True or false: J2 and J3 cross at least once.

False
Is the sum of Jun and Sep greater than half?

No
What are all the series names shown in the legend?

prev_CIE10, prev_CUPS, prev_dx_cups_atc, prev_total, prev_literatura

***

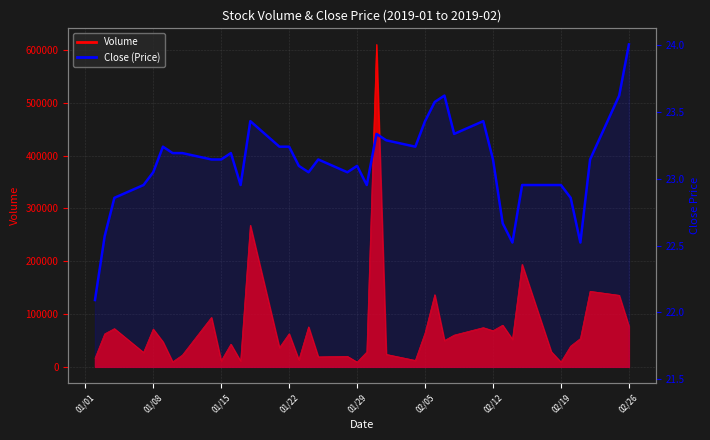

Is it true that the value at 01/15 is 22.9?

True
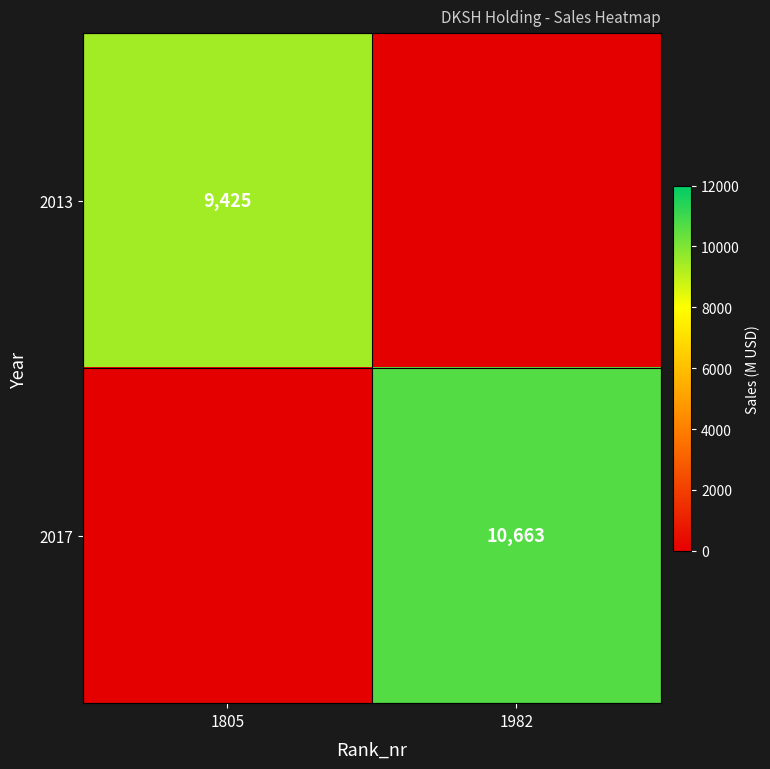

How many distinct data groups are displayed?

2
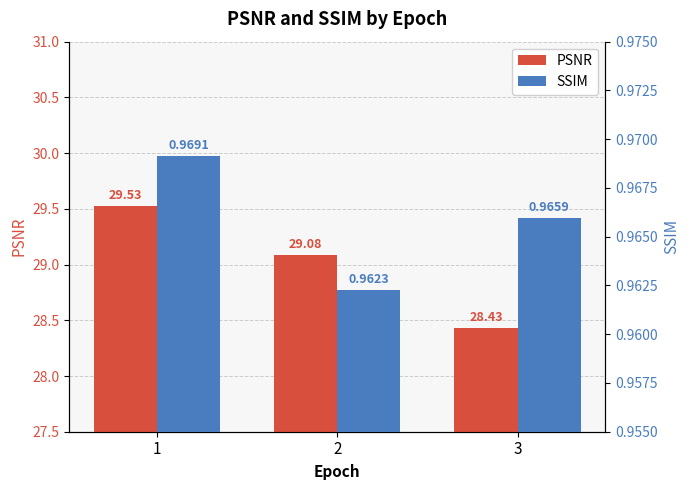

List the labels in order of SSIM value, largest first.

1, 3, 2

***

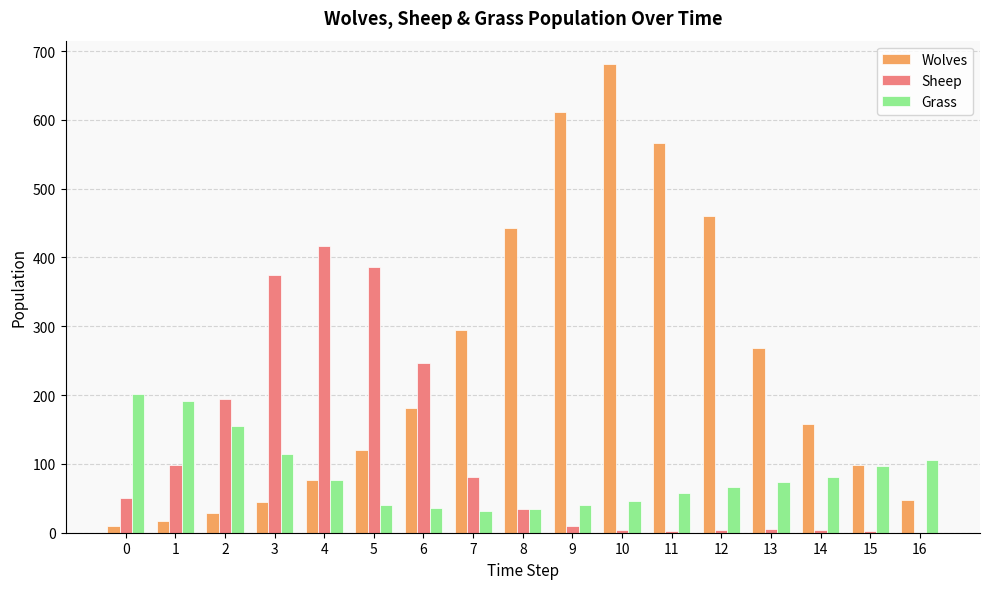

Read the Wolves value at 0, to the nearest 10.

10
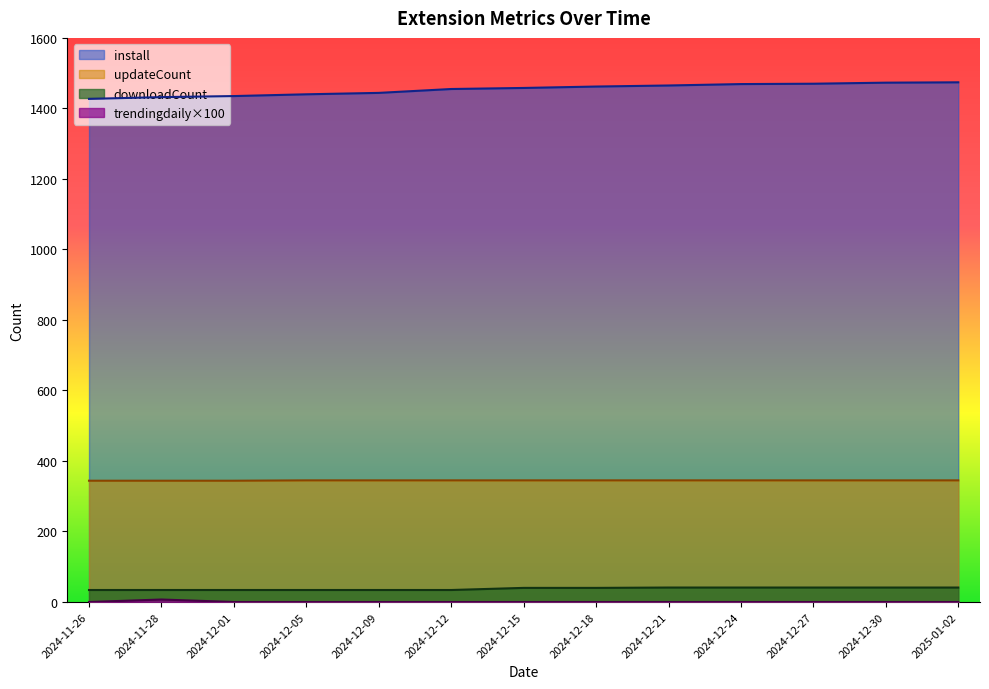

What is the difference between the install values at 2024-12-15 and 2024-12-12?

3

***

Please recast as a numbered list the records from the line containing "True or false: J2 and J3 cross at least once." through the line containing "What are all", inclusive, with blank lines omitted.

1. True or false: J2 and J3 cross at least once.
2. False
3. Is the sum of Jun and Sep greater than half?
4. No
5. What are all the series names shown in the legend?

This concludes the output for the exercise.